Ob nun Johannes Brahms, Antonín Dvorák, Peter Tschaikowski oder Richard Strauss: Sie alle standen am Pult der Dresdner Philharmonie, um mit dem städtischen Orchester der Elbestadt eigene Werke aufzuführen. Und auch die Namen der Dirigenten lassen erahnen, welchen Ruf die Philharmonie in der Musikwelt innehatte und noch heute genießt. Ob nun Hermann Abendroth, Fritz Busch, Eugen Jochum, Joseph Keilberth, Erich Kleiber, Franz Konwitschny oder Kurt Masur und Herbert Kegel - die Liste der Gast- und Chefdirigenten liest sich wie das Who-is-Who der Zunft.

«Idealismus und Hingabe, eine selbst auferlegte und bewusst gepflegte starke künstlerische Disziplin innerhalb der Gemeinschaft, und das Hineinfinden und Hineinwachsen des Einzelnen in das Ganze kennzeichnen die Besonderheiten des Klangkörpers», so stimmte Chefdirigent Heinz Bongartz in den 1950er Jahren ein Loblied auf seine Musiker an. Kritiker loben den warmen Streicherklang der Philharmonie, der ihr genau wie der «Konkurrenz» aus der eigenen Stadt - der Sächsischen Staatskapelle Dresden - zugeschrieben wird.

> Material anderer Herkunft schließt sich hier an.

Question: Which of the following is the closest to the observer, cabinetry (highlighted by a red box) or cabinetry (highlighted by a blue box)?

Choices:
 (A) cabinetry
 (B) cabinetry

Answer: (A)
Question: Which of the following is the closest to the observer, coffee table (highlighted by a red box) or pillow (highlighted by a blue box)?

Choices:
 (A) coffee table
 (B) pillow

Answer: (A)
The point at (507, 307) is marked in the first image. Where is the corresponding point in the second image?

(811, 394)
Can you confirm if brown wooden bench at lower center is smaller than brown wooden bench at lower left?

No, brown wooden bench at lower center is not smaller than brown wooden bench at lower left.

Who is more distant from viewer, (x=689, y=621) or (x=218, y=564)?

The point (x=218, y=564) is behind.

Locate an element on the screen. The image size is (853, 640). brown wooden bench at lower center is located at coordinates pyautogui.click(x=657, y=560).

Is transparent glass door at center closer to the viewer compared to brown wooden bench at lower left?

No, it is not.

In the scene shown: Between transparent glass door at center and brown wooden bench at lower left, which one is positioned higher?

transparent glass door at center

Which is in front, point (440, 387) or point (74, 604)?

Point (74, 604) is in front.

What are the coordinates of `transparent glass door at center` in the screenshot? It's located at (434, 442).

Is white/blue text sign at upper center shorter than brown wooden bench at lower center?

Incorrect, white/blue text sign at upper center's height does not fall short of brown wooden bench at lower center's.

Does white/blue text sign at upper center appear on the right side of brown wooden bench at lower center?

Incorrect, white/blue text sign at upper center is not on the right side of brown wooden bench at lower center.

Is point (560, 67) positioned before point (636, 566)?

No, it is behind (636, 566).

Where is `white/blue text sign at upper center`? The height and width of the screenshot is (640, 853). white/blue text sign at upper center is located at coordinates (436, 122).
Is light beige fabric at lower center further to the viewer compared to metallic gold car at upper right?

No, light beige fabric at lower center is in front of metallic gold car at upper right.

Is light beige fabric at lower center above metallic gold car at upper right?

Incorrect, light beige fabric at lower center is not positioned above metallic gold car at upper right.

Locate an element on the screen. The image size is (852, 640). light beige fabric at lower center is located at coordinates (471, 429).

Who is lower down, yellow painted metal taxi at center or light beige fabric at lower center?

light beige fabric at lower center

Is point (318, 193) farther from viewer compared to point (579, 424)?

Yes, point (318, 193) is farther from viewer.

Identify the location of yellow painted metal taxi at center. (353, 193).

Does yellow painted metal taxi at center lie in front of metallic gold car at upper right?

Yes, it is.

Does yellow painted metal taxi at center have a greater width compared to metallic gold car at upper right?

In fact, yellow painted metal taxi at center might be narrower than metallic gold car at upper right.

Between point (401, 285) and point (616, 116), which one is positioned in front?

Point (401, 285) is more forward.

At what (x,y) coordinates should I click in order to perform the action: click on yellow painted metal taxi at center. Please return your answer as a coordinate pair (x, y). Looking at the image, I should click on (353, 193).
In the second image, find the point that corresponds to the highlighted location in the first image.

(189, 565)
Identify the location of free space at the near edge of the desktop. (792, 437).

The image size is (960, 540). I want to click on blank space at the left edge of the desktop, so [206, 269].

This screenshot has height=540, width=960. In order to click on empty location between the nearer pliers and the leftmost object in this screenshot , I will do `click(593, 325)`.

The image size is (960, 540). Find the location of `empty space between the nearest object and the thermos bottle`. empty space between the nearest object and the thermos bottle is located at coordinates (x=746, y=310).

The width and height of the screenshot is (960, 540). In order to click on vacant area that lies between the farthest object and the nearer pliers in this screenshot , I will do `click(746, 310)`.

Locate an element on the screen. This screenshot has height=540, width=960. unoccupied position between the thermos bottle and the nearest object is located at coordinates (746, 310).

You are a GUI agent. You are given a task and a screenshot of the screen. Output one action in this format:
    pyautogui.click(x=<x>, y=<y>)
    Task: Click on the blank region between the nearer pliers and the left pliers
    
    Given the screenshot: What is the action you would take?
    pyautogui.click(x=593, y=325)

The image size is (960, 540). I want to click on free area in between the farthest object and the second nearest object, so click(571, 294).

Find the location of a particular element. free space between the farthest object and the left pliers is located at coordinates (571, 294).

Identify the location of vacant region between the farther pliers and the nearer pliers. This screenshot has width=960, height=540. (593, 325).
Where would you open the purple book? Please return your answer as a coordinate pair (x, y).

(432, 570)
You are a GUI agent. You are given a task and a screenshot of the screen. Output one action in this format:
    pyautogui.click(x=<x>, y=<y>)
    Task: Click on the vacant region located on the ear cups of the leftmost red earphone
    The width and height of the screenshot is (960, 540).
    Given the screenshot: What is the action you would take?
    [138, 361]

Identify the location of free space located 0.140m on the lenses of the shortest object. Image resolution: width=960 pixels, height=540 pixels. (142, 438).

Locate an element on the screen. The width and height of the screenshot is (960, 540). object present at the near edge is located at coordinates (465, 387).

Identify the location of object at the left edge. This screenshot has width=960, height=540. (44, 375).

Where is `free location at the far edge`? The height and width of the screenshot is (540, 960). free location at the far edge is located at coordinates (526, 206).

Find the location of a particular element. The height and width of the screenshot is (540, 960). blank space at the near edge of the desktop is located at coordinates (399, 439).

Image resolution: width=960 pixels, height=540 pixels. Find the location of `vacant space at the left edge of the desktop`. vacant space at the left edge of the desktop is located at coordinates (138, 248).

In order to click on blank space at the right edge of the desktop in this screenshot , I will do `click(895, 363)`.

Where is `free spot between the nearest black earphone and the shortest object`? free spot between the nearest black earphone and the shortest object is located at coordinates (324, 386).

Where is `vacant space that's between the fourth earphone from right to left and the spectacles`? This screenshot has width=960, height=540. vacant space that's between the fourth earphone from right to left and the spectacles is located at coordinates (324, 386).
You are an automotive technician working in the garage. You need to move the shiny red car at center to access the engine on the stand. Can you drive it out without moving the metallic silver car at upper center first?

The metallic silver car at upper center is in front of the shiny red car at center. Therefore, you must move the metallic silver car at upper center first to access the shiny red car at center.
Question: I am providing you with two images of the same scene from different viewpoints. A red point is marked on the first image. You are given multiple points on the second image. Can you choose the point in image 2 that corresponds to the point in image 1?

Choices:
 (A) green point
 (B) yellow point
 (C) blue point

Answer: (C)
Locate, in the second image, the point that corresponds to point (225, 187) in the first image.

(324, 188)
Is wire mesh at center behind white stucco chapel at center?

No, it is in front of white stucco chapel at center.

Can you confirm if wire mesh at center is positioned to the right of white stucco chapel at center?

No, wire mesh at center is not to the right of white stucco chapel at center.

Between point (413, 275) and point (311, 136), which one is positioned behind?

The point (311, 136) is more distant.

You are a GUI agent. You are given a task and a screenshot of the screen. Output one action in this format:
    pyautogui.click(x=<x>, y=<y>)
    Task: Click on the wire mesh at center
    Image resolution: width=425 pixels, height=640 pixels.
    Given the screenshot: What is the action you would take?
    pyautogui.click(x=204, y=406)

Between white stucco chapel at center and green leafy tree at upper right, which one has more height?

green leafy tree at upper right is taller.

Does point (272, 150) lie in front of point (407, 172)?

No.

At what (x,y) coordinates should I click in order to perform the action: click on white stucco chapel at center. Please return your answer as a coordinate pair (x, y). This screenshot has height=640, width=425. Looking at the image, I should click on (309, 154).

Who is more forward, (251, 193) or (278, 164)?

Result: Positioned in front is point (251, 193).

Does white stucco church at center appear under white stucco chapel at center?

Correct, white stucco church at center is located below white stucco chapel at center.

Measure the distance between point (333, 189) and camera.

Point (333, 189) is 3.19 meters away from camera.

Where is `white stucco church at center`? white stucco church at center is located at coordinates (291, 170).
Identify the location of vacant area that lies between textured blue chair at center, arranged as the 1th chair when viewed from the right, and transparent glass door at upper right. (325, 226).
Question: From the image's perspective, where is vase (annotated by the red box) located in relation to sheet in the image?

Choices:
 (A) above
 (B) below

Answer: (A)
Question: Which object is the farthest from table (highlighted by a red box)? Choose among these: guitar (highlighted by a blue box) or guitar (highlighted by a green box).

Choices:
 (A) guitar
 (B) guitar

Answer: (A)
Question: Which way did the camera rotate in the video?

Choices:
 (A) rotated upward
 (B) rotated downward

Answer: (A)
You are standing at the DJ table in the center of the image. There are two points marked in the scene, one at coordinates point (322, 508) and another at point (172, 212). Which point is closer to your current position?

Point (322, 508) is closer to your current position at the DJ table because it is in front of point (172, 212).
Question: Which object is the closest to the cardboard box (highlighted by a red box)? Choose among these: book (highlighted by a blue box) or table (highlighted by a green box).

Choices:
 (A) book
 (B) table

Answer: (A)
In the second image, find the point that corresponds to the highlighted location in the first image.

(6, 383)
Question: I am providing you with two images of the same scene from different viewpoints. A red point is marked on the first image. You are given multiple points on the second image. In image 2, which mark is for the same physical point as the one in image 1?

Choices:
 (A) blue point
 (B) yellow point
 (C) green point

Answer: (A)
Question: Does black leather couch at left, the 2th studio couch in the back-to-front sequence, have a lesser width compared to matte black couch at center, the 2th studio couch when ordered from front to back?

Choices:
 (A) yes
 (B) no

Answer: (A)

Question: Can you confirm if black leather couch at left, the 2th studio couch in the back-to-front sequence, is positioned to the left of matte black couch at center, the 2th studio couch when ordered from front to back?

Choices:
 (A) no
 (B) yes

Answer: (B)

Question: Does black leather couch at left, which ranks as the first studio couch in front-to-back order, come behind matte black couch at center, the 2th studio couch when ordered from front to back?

Der 29. November 1870 gilt als Geburtsstunde der Philharmonie. Damals wurde der sogenannte Gewerbehaussaal in Dresden eröffnet. Die Bürgerschaft konnte nun selbst große Orchesterkonzerte organisieren. Bis dahin gab im hiesigen musikalischen Leben vor allem der sächsische Hof mit der 1548 gegründeten heutigen Staatskapelle den Ton an. 1909 reiste die Dresdner Philharmonie als erstes deutsches Orchester über den Atlantik und spielte 56 Konzerte in 30 Städten der USA und Kanadas. Im Archiv gibt es ein Foto der Musiker beim Halt eines Sonderzuges in der Prärie. Schöne Neue Welt, glanzvolle Zeiten.

Aber auch Tiefen musste das Orchester überstehen - die Weltwirtschaftskrise in den 1920er Jahren, die Zerstörung Dresdens im Zweiten Weltkrieg und Nachwende-Unruhen, als bei vielen Institutionen ein Fragezeichen hinter ihrer Finanzierung stand. Manch einer der heutigen Philharmoniker hat ganz aktuell Sorgen, was die Zukunft von Orchestern in Zeiten einer Pandemie grundsätzlich angeht.

Wenn die Dresdner Philharmonie zu DDR-Zeiten im Westen tourte, gab es mitunter personellen Aderlass. Ex-Philharmoniker Jürgen Nollau schrieb in Reiseerinnerungen die Worte eines bayerischen Grenzbeamten - in Mundart: «Ja, also, Se sahn a Sinfonisches Orchester - da schaun's nur, dass Se net als Kammerorchester zruckkemma.» Die Befürchtung blieb unbegründet, «Orchesterflucht» eine Ausnahme. Vor allem in Japan hatte die Philharmonie einen großen Fanclub, der den Musikern nach Konzerten wie Groupies auflauerte.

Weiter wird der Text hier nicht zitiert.